What do you think she thinks of us?
I think she thinks we're whores... but ya I think she likes us
I might get fired at work today. I had to prioritize. It's not my fault Cockasaurus came over.
i just practiced my bj skills on a banana in front of the mirror
its going to be a good night
the reason why you were crawling on your hands and knees from room to room last night was because you thought the ceiling fans were chasing you...
that makes sense.
He asked me how my body knew that a month was up when it was time for my period.
I was dancing barefoot on glass at one point. That really sobered me up.
He's very warm and cuddly, that's my favorite thing about him. Besides his Porche. And his hot brother.
whoever threw up in my shampooo bottle is totally getting defriended on facebook.
i tried to stop you. you just kept saying your split ends needed punishment.
Iranian Rapper, camaroonian basketball player, mexican i forget and indian doctor....this one looks the best on paper.
I'm laying outside on my patio attempting to get sun with a puke bucket next to me... This is dedication to the tan my friend
After all the hair products he's stolen from me, he better fucking be gay.
As girls, Bert & Ernie are not very bangable costumes. At least not by who we'd want to get banged by.
I was kidding.

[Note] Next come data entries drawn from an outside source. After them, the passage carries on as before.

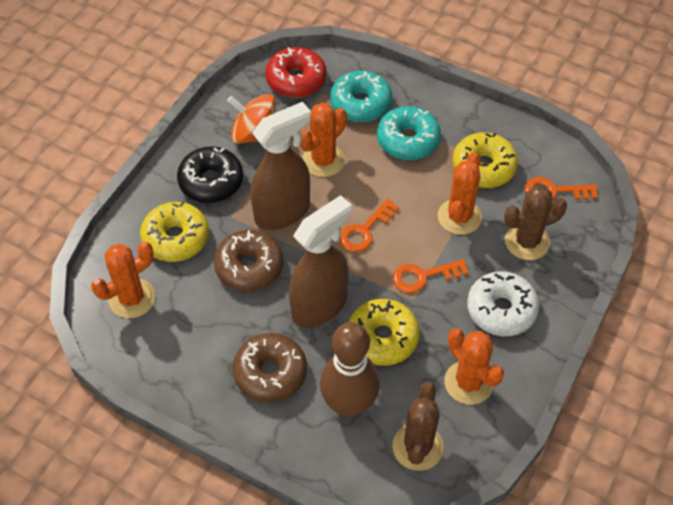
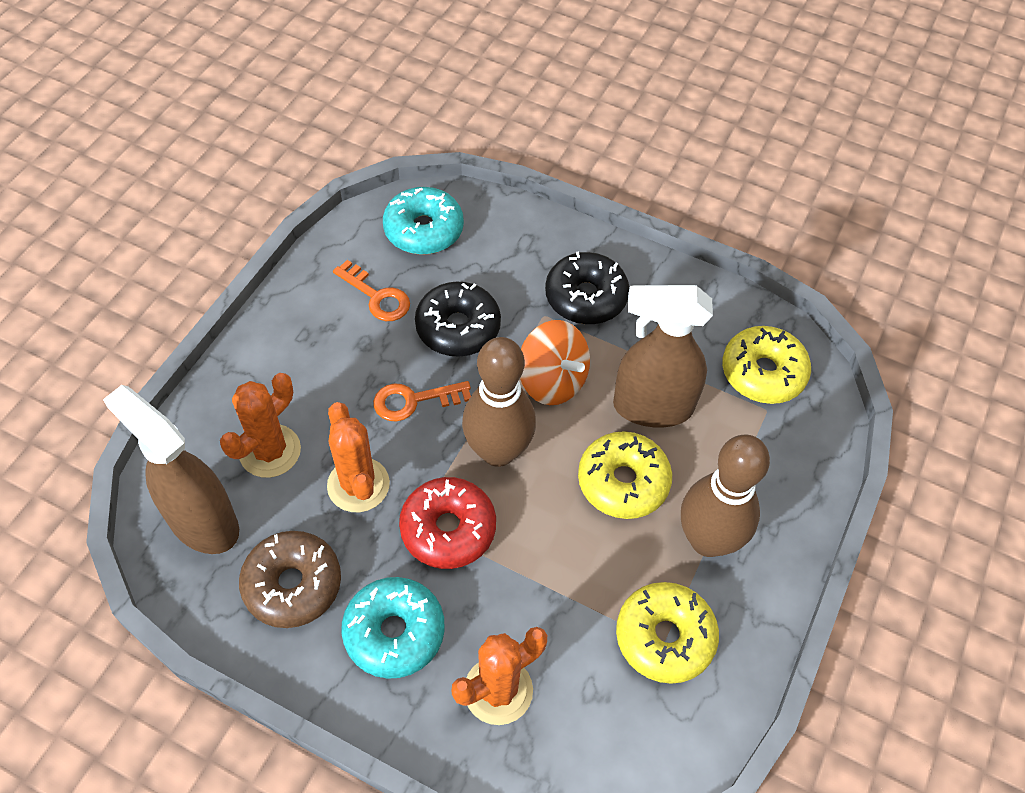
black donut: 1 -> 2
brown bowling pin: 1 -> 2
brown cactus: 2 -> 0
brown donut: 2 -> 1
orange cactus: 4 -> 3
orange key: 3 -> 2
white donut: 1 -> 0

But I promise you I'd still find us the most eligible bangables, even if we dressed up like a dumpster and a prom night baby.
He sent me nudes and then a text asking if I tried the new Cantina Bowl from Taco Bell. He sure does romance right, doesn't he?
You also spilled beer on my dog and tried to wipe it off with a paper towel but he kept getting away from you.
just learned i can hear my fish chewing his food WHILE HES IN HIS BOWL. im going to have to call you back.